▶ **Task item**:
Reproduce the records exactly. Leave the pictures out.
--- --- ---
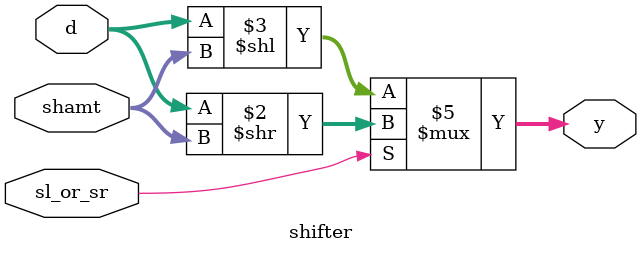
<source format=v>
`timescale 1ns / 1ps


module shifter # (parameter WIDTH = 32) (
        input   wire [4:0]       shamt,
        input   wire             sl_or_sr,
        input   wire [WIDTH-1:0] d,
        output  reg  [WIDTH-1:0] y
    );
    
    always @ (shamt, sl_or_sr, d) begin
        if  (sl_or_sr)  y = d >> shamt;
        else            y = d << shamt;
    end

endmodule

</source>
--- --- ---
▶ **Exercise solution**:
<source format=v>
`timescale 1ns / 1ps


module shifter # (parameter WIDTH = 32) (
        input   wire [4:0]       shamt,
        input   wire             sl_or_sr,
        input   wire [WIDTH-1:0] d,
        output  reg  [WIDTH-1:0] y
    );
    
    always @ (shamt, sl_or_sr, d) begin
        if  (sl_or_sr)  y = d >> shamt;
        else            y = d << shamt;
    end

endmodule

</source>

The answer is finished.